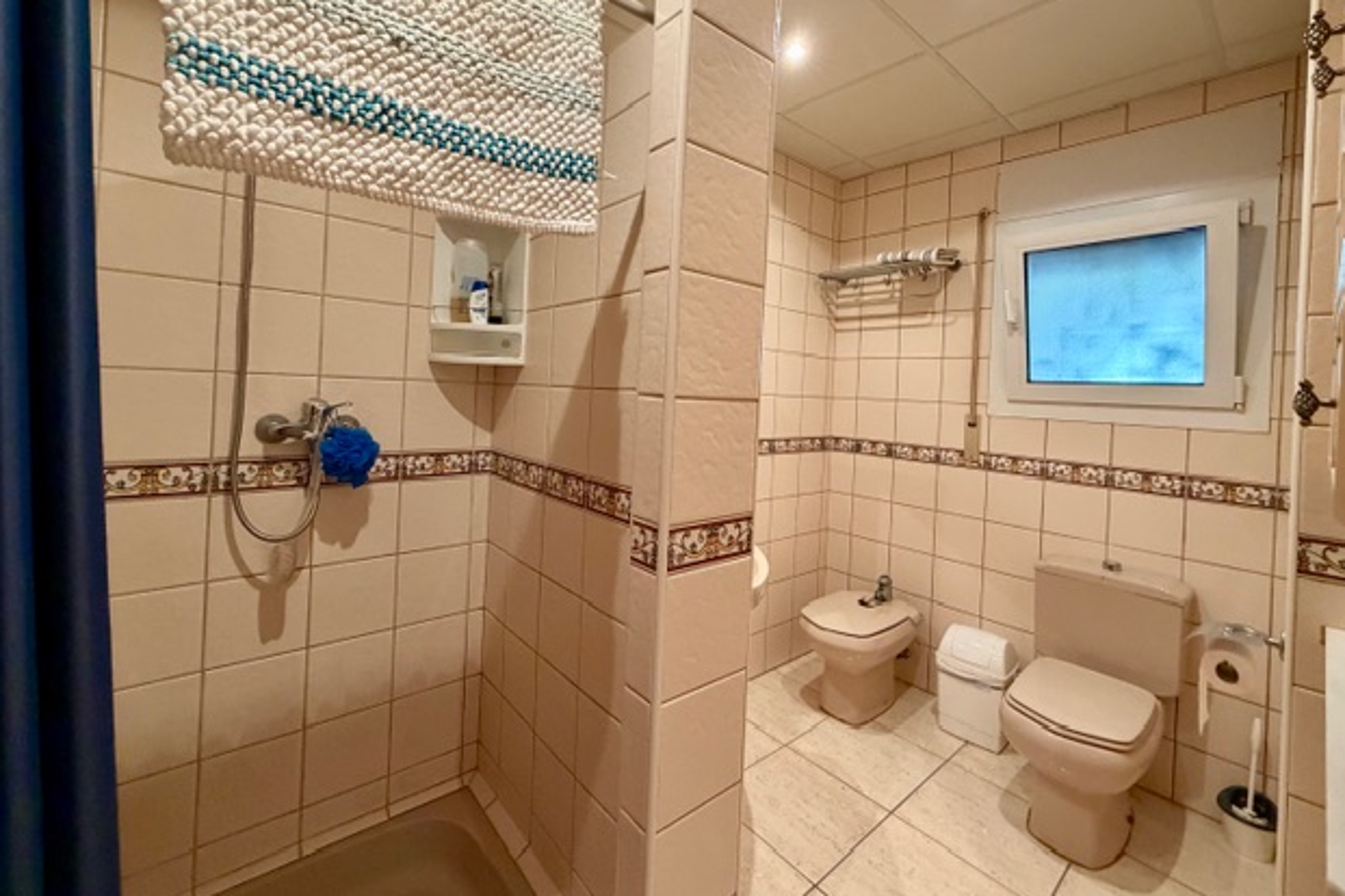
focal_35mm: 15
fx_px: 560
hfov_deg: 100.4
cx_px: 667
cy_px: 385
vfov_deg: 76.9
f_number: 2.2
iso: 400
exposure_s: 1/50
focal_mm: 2.22
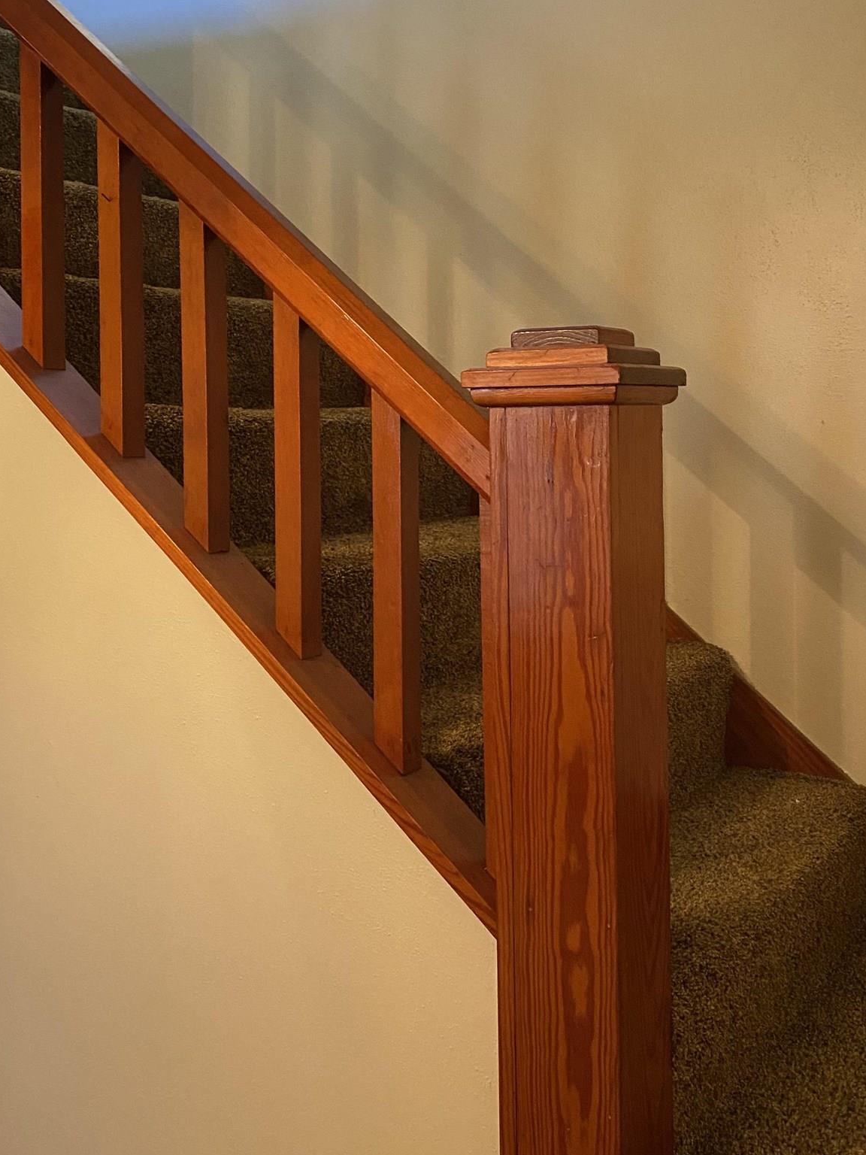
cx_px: 498
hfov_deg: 36.7
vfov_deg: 47.5
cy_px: 444
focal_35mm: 39
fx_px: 1301
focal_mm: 4.25
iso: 500
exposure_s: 1/60
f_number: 1.8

####

§ Exercise requirements
With the pictures excluded, the line containing "hfov_deg: 100.4" and every line after it through the end of the data above are to be transcribed exactly, and nothing more.

§ Solution below
hfov_deg: 100.4
cx_px: 667
cy_px: 385
vfov_deg: 76.9
f_number: 2.2
iso: 400
exposure_s: 1/50
focal_mm: 2.22
cx_px: 498
hfov_deg: 36.7
vfov_deg: 47.5
cy_px: 444
focal_35mm: 39
fx_px: 1301
focal_mm: 4.25
iso: 500
exposure_s: 1/60
f_number: 1.8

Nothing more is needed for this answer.